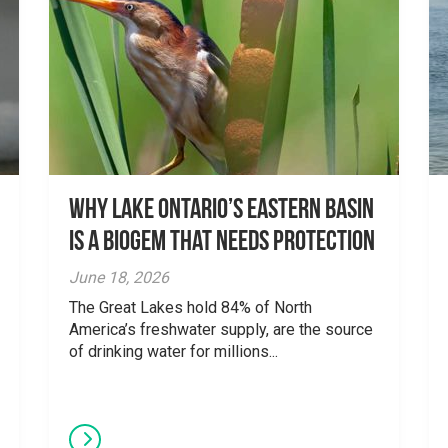
Why Lake Ontario’s Eastern Basin
is a Biogem that Needs Protection
June 18, 2026
The Great Lakes hold 84% of North
America’s freshwater supply, are the source
of drinking water for millions...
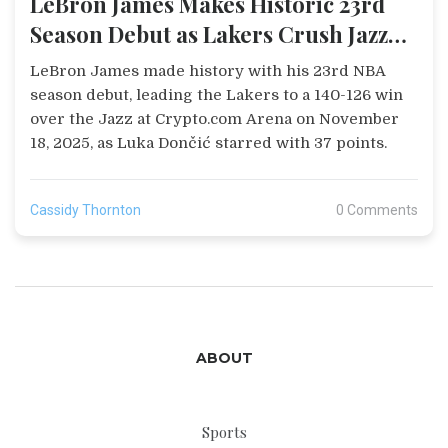
LeBron James Makes Historic 23rd
Season Debut as Lakers Crush Jazz
140-126
LeBron James made history with his 23rd NBA
season debut, leading the Lakers to a 140-126 win
over the Jazz at Crypto.com Arena on November
18, 2025, as Luka Dončić starred with 37 points.
Cassidy Thornton
0 Comments
ABOUT
Sports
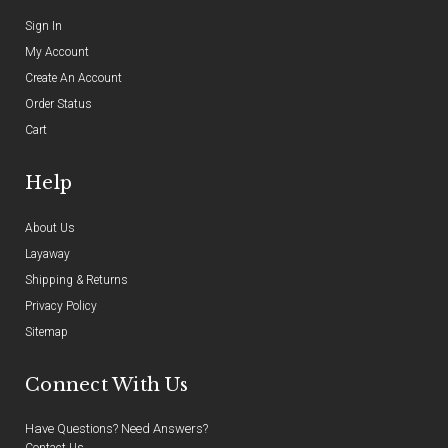
Sign In
My Account
Create An Account
Order Status
Cart
Help
About Us
Layaway
Shipping & Returns
Privacy Policy
Sitemap
Connect With Us
Have Questions? Need Answers?
Contact Us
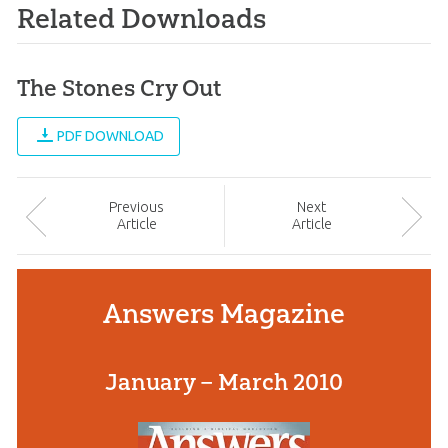
Related Downloads
The Stones Cry Out
PDF DOWNLOAD
Prev
ious
Next
Article
Article
Answers Magazine
January – March 2010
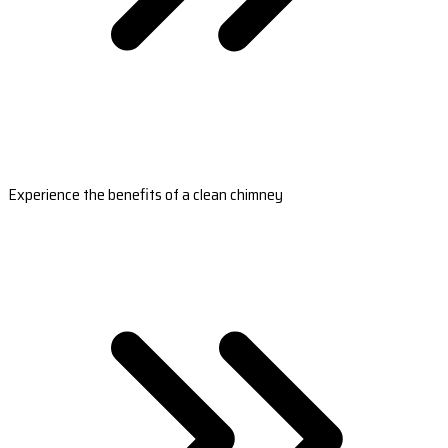
Experience the benefits of a clean chimney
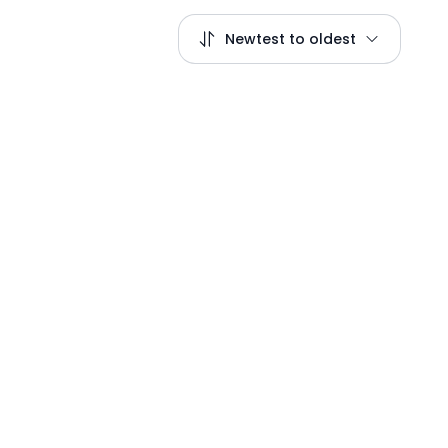
Newtest to oldest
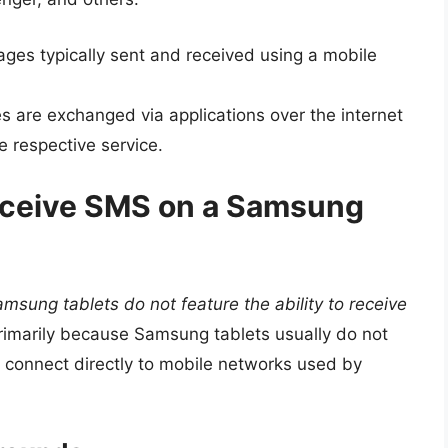
es typically sent and received using a mobile
are exchanged via applications over the internet
e respective service.
eceive SMS on a Samsung
msung tablets do not feature the ability to receive
s primarily because Samsung tablets usually do not
 connect directly to mobile networks used by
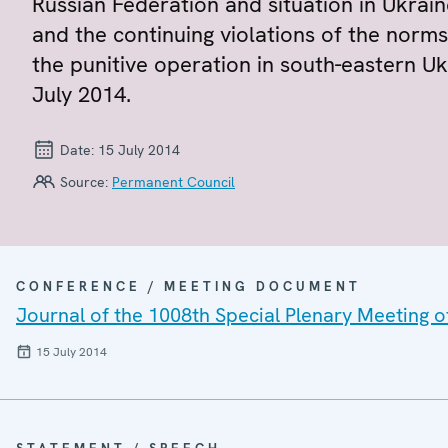
Russian Federation and situation in Ukrain
and the continuing violations of the norms
the punitive operation in south-eastern U
July 2014.
Date:
15 July 2014
Source:
Permanent Council
CONFERENCE / MEETING DOCUMENT
Journal of the 1008th Special Plenary Meeting 
15 July 2014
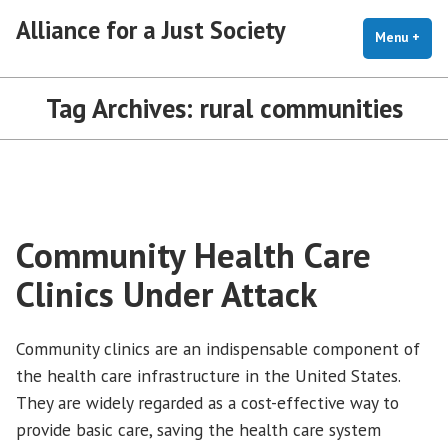
Skip
Alliance for a Just Society
to
Menu
+
exp
coll
content
Tag Archives:
rural communities
Community Health Care
Clinics Under Attack
Community clinics are an indispensable component of
the health care infrastructure in the United States.
They are widely regarded as a cost-effective way to
provide basic care, saving the health care system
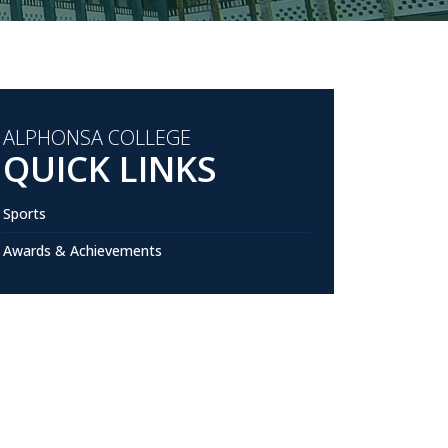
ALPHONSA COLLEGE
QUICK LINKS
Sports
Awards & Achievements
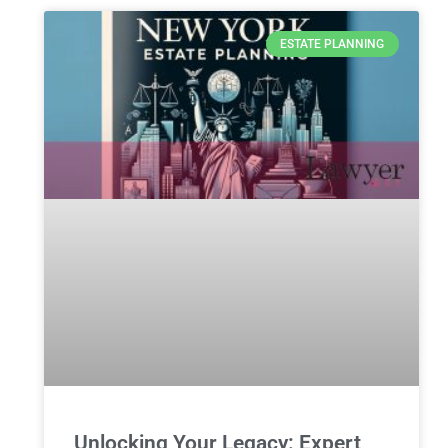
ESTATE PLANNING
Unlocking Your Legacy: Expert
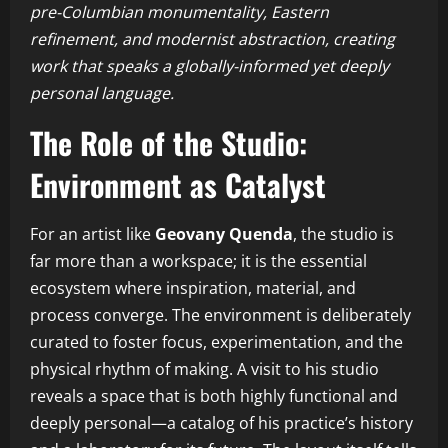
pre-Columbian monumentality, Eastern
refinement, and modernist abstraction, creating
work that speaks a globally-informed yet deeply
personal language.
The Role of the Studio:
Environment as Catalyst
For an artist like
Geovany Quenda
, the studio is
far more than a workspace; it is the essential
ecosystem where inspiration, material, and
process converge. The environment is deliberately
curated to foster focus, experimentation, and the
physical rhythm of making. A visit to his studio
reveals a space that is both highly functional and
deeply personal—a catalog of his practice’s history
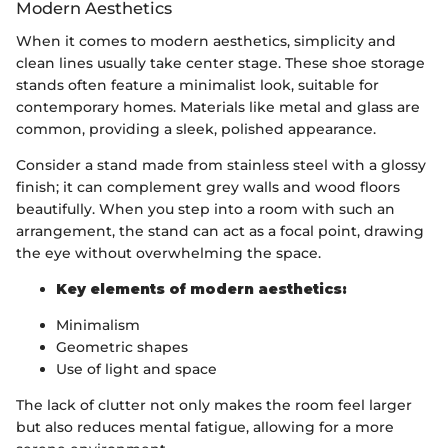
Modern Aesthetics
When it comes to modern aesthetics, simplicity and
clean lines usually take center stage. These shoe storage
stands often feature a minimalist look, suitable for
contemporary homes. Materials like metal and glass are
common, providing a sleek, polished appearance.
Consider a stand made from stainless steel with a glossy
finish; it can complement grey walls and wood floors
beautifully. When you step into a room with such an
arrangement, the stand can act as a focal point, drawing
the eye without overwhelming the space.
Key elements of modern aesthetics:
Minimalism
Geometric shapes
Use of light and space
The lack of clutter not only makes the room feel larger
but also reduces mental fatigue, allowing for a more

——

(YOUR OBJECTIVE) In your copy, repeat each record exactly and include no pictures.

(ANSWER)
Why Lake Ontario’s Eastern Basin
is a Biogem that Needs Protection
June 18, 2026
The Great Lakes hold 84% of North
America’s freshwater supply, are the source
of drinking water for millions...
LeBron James Makes Historic 23rd
Season Debut as Lakers Crush Jazz
140-126
LeBron James made history with his 23rd NBA
season debut, leading the Lakers to a 140-126 win
over the Jazz at Crypto.com Arena on November
18, 2025, as Luka Dončić starred with 37 points.
Cassidy Thornton
0 Comments
ABOUT
Sports
Sign In
My Account
Create An Account
Order Status
Cart
Help
About Us
Layaway
Shipping & Returns
Privacy Policy
Sitemap
Connect With Us
Have Questions? Need Answers?
Contact Us
Related Downloads
The Stones Cry Out
PDF DOWNLOAD
Prev
ious
Next
Article
Article
Answers Magazine
January – March 2010
Experience the benefits of a clean chimney
Newtest to oldest
es typically sent and received using a mobile
are exchanged via applications over the internet
e respective service.
eceive SMS on a Samsung
msung tablets do not feature the ability to receive
s primarily because Samsung tablets usually do not
 connect directly to mobile networks used by
Russian Federation and situation in Ukrain
and the continuing violations of the norms
the punitive operation in south-eastern U
July 2014.
Date:
15 July 2014
Source:
Permanent Council
CONFERENCE / MEETING DOCUMENT
Journal of the 1008th Special Plenary Meeting 
15 July 2014
Skip
Alliance for a Just Society
to
Menu
+
exp
coll
content
Tag Archives:
rural communities
Community Health Care
Clinics Under Attack
Community clinics are an indispensable component of
the health care infrastructure in the United States.
They are widely regarded as a cost-effective way to
provide basic care, saving the health care system
ALPHONSA COLLEGE
QUICK LINKS
Sports
Awards & Achievements
ESTATE PLANNING
Unlocking Your Legacy: Expert
pre-Columbian monumentality, Eastern
refinement, and modernist abstraction, creating
work that speaks a globally-informed yet deeply
personal language.
The Role of the Studio:
Environment as Catalyst
For an artist like
Geovany Quenda
, the studio is
far more than a workspace; it is the essential
ecosystem where inspiration, material, and
process converge. The environment is deliberately
curated to foster focus, experimentation, and the
physical rhythm of making. A visit to his studio
reveals a space that is both highly functional and
deeply personal—a catalog of his practice’s history
Modern Aesthetics
When it comes to modern aesthetics, simplicity and
clean lines usually take center stage. These shoe storage
stands often feature a minimalist look, suitable for
contemporary homes. Materials like metal and glass are
common, providing a sleek, polished appearance.
Consider a stand made from stainless steel with a glossy
finish; it can complement grey walls and wood floors
beautifully. When you step into a room with such an
arrangement, the stand can act as a focal point, drawing
the eye without overwhelming the space.
Key elements of modern aesthetics:
Minimalism
Geometric shapes
Use of light and space
The lack of clutter not only makes the room feel larger
but also reduces mental fatigue, allowing for a more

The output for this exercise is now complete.